(EXERCISE TASK A) Decide whether each statement agrees with the forum thread on H.264 codecs, and answer yes or no for each, quoting the deciding words of the thread: (i) hdot264 is described as vssh264 in its 'slow' setting; (ii) the thread says wmv9 is closer to h264 than Realvideo9 is; (iii) the compiled hdot264 runs well on an old K6-2 but hangs on a P4.
## BEGIN DOCUMENT EXCERPT
Has anyone compared the hdot264 codec vs the VSS 264 one??

Any comments, screen shots etc. (I would appreciate it:D).


hdot264 is basically vssh264 in 'slow' setting. (not joke)

movmasty
29th January 2003, 23:33
any relation between h264 and wmv9?

do they use similar techniques??

Tommy Carrot
30th January 2003, 00:21
Originally posted by movmasty
any relation between h264 and wmv9?

do they use similar techniques??

Judging from the artifacts, i don't think so. Realvideo9 is closer to h264.

DeXT
1st February 2003, 12:10
Originally posted by Selur
@DeXT: What CPU do you have? Maybe it's the way you compiled hdot264, mybe you used some flags my Athlon doesn't support. (I rechecked the (resolution)settings, but it still doesn't work :( ) I just compiled it in a P4 @ 2.4 GHz system with VCPP 6.0 + SP5 + Processor Pack, leaving the default project settings and optimization settings unchanged. The funny part is, it works like a charm on my test setup (an old K6-2 @ 450 MHz with 128 MB of RAM), but it miserably hangs on the P4 and also on an Athlon @ 800 MHz, both with 256 MB of RAM. It raises an access violation error.
## END DOCUMENT EXCERPT
(EXERCISE TASK B) Please convert the stretch of rows below, from their start through the line containing "1: (419, 253)", into a Markdown table with the columns Number and Line, leaving out blank lines and the pictures.
## BEGIN DATA FOR THIS EXERCISE
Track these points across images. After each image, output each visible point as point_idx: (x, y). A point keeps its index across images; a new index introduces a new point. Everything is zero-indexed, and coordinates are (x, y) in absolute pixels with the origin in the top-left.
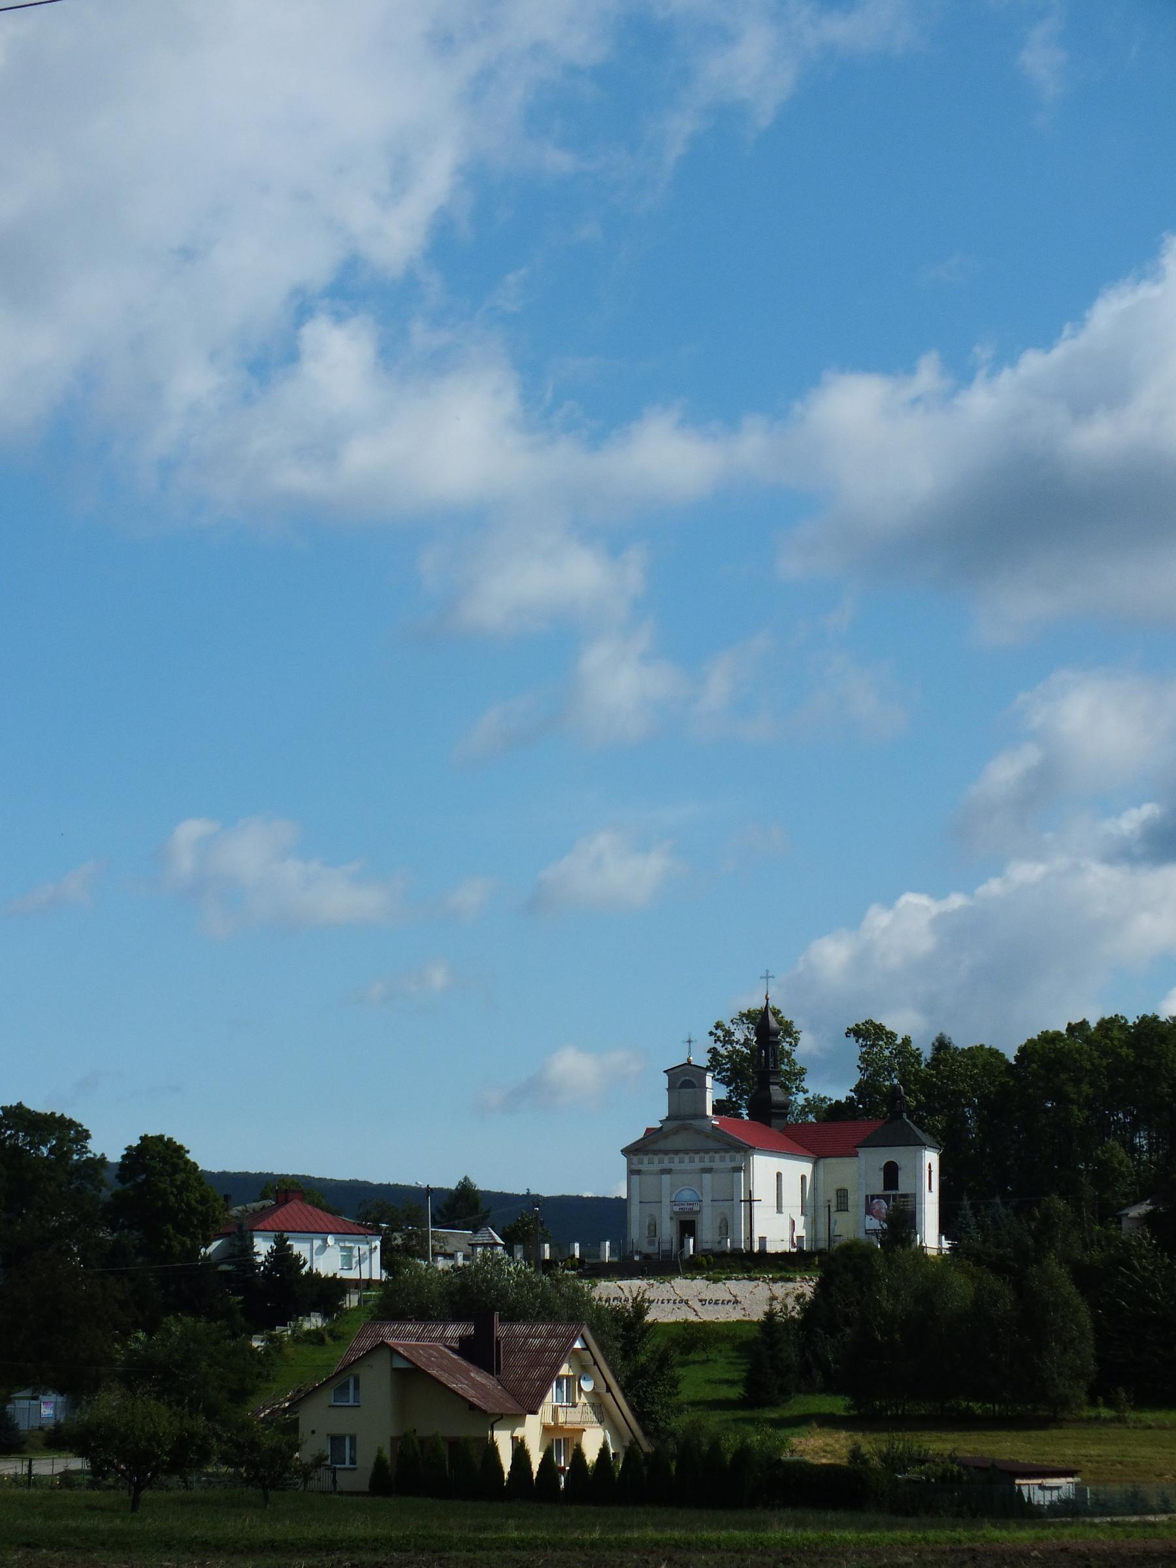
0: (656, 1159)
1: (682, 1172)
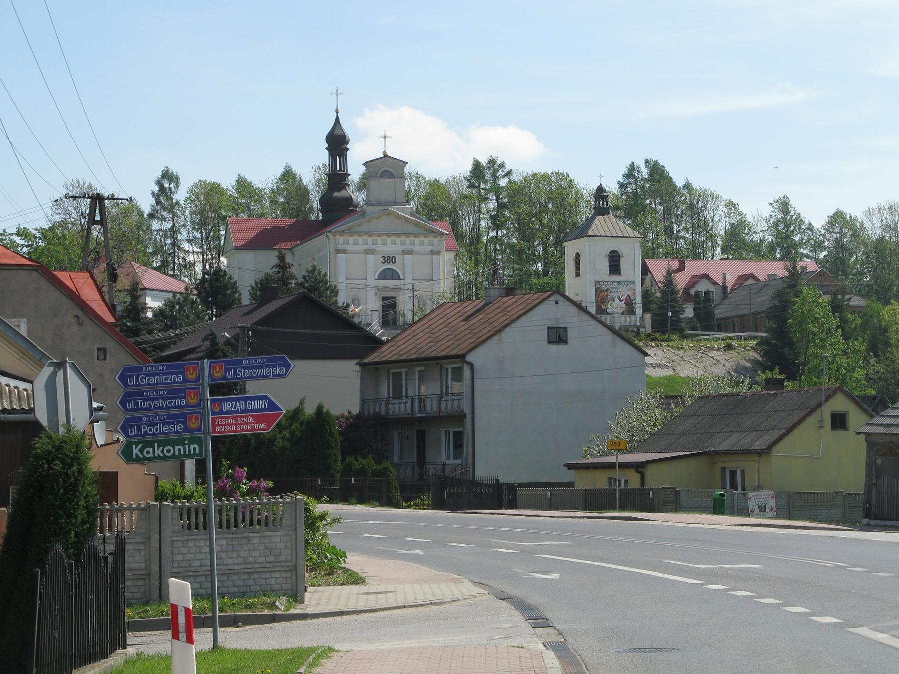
0: (361, 240)
1: (419, 253)
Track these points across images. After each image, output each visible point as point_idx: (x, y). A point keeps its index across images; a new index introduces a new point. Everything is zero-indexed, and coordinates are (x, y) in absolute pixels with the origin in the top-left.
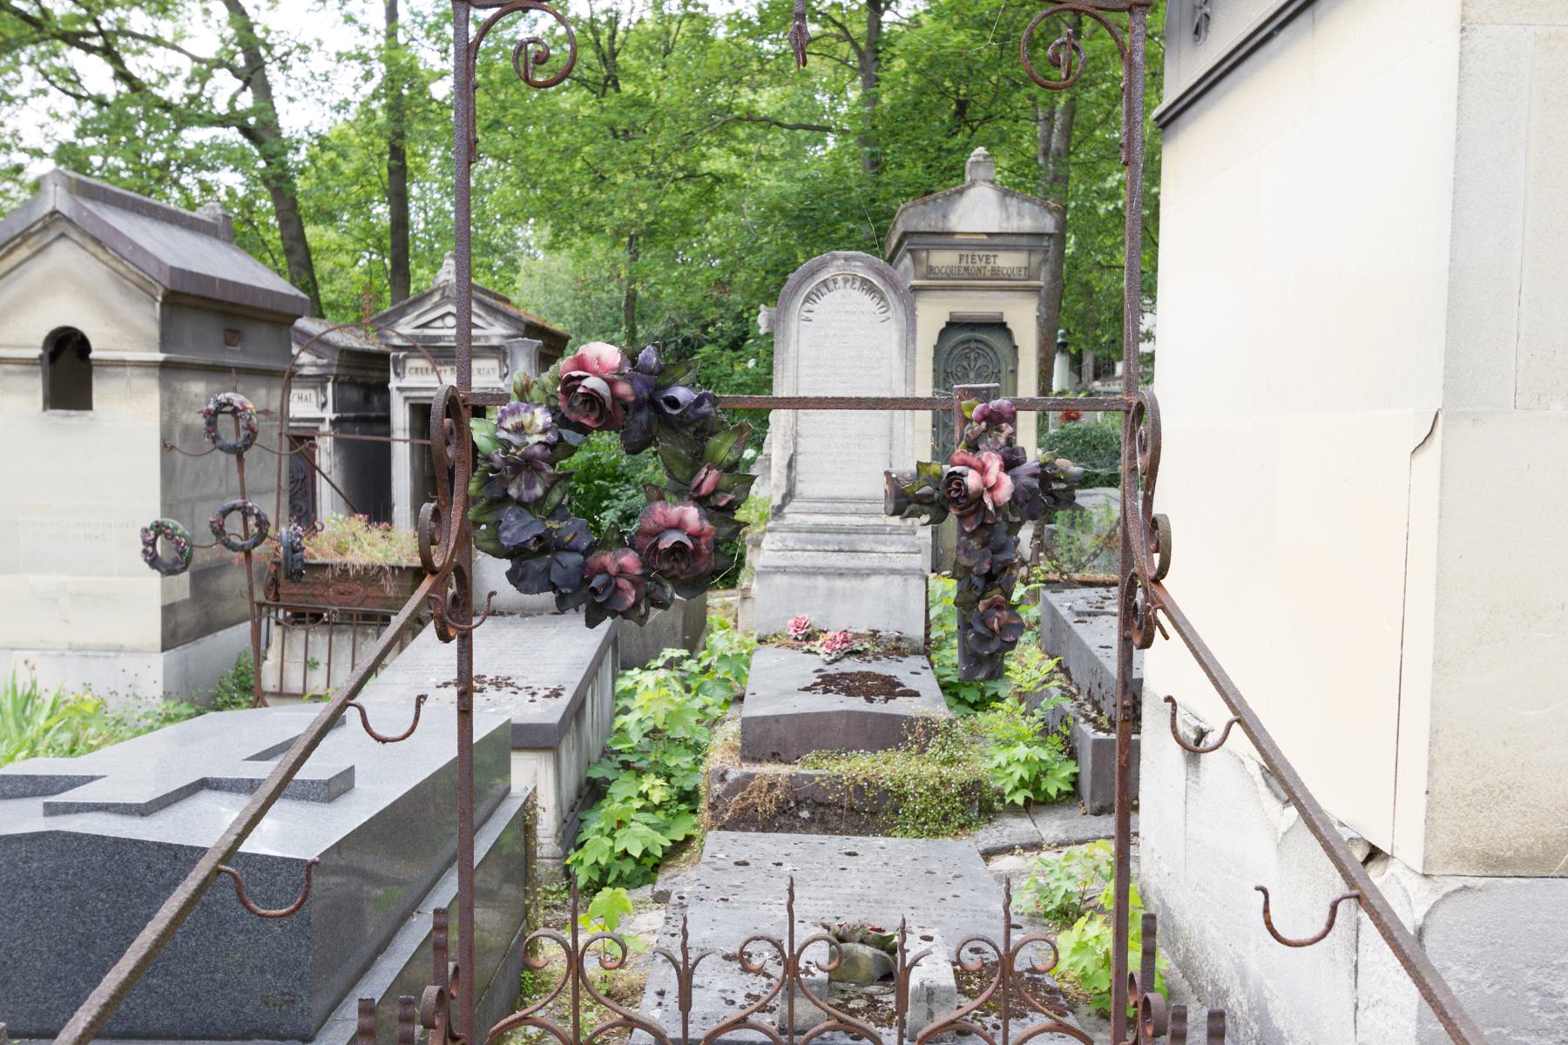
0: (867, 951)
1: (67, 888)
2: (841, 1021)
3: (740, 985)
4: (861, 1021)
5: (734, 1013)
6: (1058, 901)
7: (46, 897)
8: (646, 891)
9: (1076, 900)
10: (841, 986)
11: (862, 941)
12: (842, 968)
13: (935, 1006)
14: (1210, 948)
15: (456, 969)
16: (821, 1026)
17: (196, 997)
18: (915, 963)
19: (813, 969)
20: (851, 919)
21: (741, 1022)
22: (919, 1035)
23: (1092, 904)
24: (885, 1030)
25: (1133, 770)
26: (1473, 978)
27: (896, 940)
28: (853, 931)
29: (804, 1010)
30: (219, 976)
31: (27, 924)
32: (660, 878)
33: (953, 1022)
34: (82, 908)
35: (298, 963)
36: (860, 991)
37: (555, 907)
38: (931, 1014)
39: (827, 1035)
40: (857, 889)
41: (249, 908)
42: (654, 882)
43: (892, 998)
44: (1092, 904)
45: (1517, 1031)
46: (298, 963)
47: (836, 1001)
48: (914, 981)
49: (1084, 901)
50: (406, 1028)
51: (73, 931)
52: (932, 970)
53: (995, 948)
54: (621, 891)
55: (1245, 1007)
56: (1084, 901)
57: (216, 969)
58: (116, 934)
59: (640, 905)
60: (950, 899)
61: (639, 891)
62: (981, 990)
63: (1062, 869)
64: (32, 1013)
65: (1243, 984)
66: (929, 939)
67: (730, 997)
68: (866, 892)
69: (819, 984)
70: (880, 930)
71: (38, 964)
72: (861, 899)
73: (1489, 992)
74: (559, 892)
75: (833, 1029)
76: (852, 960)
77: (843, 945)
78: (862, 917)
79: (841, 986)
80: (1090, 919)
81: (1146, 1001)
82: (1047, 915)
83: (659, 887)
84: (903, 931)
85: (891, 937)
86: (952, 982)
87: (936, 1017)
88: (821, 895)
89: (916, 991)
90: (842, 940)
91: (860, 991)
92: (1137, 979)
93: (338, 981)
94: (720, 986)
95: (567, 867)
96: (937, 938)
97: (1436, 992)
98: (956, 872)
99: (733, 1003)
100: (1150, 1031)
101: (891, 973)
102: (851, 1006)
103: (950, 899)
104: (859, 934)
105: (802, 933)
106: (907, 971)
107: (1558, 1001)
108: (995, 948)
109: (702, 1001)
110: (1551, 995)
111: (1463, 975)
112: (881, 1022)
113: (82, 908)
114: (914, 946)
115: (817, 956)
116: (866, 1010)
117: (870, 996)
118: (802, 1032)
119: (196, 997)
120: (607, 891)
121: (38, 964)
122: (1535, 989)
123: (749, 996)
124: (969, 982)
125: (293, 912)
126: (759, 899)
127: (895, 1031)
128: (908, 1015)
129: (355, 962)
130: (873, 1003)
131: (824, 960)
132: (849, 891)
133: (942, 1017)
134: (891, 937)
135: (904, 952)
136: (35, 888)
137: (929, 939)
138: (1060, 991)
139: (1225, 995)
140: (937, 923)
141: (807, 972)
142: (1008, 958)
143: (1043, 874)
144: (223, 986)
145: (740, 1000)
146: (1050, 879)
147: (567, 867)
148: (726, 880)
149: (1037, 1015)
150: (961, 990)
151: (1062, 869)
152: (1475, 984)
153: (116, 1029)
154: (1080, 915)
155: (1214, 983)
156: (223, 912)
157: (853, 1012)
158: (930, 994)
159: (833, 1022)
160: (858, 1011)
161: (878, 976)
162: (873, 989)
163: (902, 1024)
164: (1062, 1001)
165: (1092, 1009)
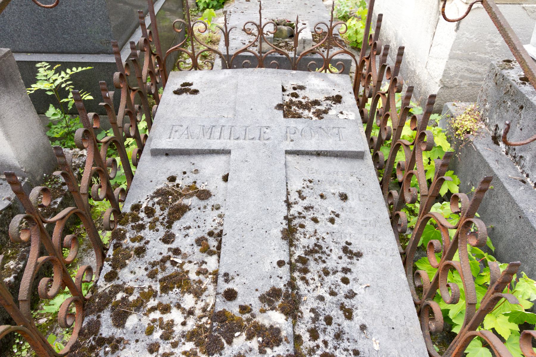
0: (285, 28)
1: (27, 5)
2: (276, 50)
3: (248, 39)
4: (283, 50)
5: (244, 47)
6: (343, 14)
7: (21, 8)
8: (221, 11)
9: (348, 14)
10: (277, 39)
11: (284, 25)
12: (278, 34)
13: (305, 45)
14: (387, 28)
15: (150, 32)
16: (270, 51)
17: (79, 41)
18: (300, 32)
19: (269, 33)
20: (281, 18)
21: (245, 50)
22: (301, 54)
23: (353, 15)
24: (290, 52)
25: (34, 277)
26: (471, 37)
27: (295, 25)
28: (281, 22)
29: (265, 46)
30: (85, 35)
31: (19, 17)
32: (225, 7)
33: (312, 50)
34: (35, 12)
35: (108, 31)
36: (283, 40)
37: (195, 16)
38: (304, 48)
39: (273, 53)
40: (283, 9)
41: (37, 4)
42: (223, 8)
43: (293, 43)
44: (353, 15)
45: (479, 53)
46: (108, 31)
47: (276, 43)
48: (300, 37)
49: (350, 14)
50: (134, 51)
51: (34, 20)
52: (306, 34)
53: (327, 26)
54: (212, 10)
55: (395, 46)
56: (350, 14)
57: (83, 33)
58: (48, 21)
59: (219, 15)
60: (311, 12)
61: (219, 11)
62: (320, 41)
63: (345, 3)
64: (31, 46)
65: (396, 39)
66: (305, 24)
67: (244, 42)
68: (286, 10)
69: (270, 38)
70: (290, 22)
71: (27, 31)
72: (285, 12)
73: (475, 41)
74: (195, 11)
75: (275, 52)
76: (281, 31)
77: (278, 26)
78: (284, 18)
79: (277, 39)
80: (353, 19)
81: (375, 43)
82: (339, 18)
83: (225, 9)
84: (298, 22)
85: (293, 24)
86: (311, 38)
87: (306, 49)
88: (272, 11)
89: (300, 40)
90: (278, 25)
91: (283, 40)
92: (373, 36)
93: (124, 37)
94: (241, 39)
95: (197, 3)
96: (307, 24)
97: (513, 39)
98: (314, 4)
99: (245, 44)
100: (375, 53)
101: (292, 35)
102: (280, 45)
103: (311, 12)
104: (283, 23)
105: (264, 22)
106: (298, 34)
107: (495, 44)
108: (327, 26)
109: (232, 44)
110: (493, 42)
111: (468, 36)
112: (289, 50)
113: (35, 12)
114: (300, 26)
115: (269, 29)
116: (285, 46)
117: (286, 42)
118: (265, 53)
119: (79, 41)
120: (208, 10)
121: (27, 31)
122: (489, 40)
123: (250, 42)
124: (316, 38)
125: (51, 7)
126: (253, 12)
127: (293, 52)
128: (297, 48)
129: (129, 31)
130: (287, 44)
131: (272, 30)
132: (280, 10)
133: (308, 49)
134: (293, 24)
135: (297, 28)
136: (17, 5)
137: (305, 24)
138: (343, 41)
139: (390, 42)
140: (307, 20)
141: (267, 34)
142: (331, 29)
143: (339, 6)
144: (87, 38)
145: (247, 43)
146: (341, 7)
147: (197, 3)
148: (243, 6)
149: (336, 48)
150: (314, 41)
151: (345, 3)
152: (471, 39)
153: (58, 51)
154: (349, 18)
155: (387, 39)
156: (80, 14)
157: (281, 47)
158: (304, 41)
159: (274, 50)
160: (282, 46)
161: (289, 36)
162: (287, 40)
163: (295, 51)
164: (343, 44)
165: (350, 46)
## END DATA FOR THIS EXERCISE
(REPLY A)
(i) Yes: "hdot264 is basically vssh264 in 'slow' setting."
(ii) No: "Realvideo9 is closer to h264."
(iii) Yes: "it works like a charm on my test setup (an old K6-2 @ 450 MHz with 128 MB of RAM), but it miserably hangs on the P4"

(REPLY B)
| Number | Line |
|---|---|
| 1 | Track these points across images. After each image, output each visible point as point_idx: (x, y). A point keeps its index across images; a new index introduces a new point. Everything is zero-indexed, and coordinates are (x, y) in absolute pixels with the origin in the top-left. |
| 2 | 0: (656, 1159) |
| 3 | 1: (682, 1172) |
| 4 | 0: (361, 240) |
| 5 | 1: (419, 253) |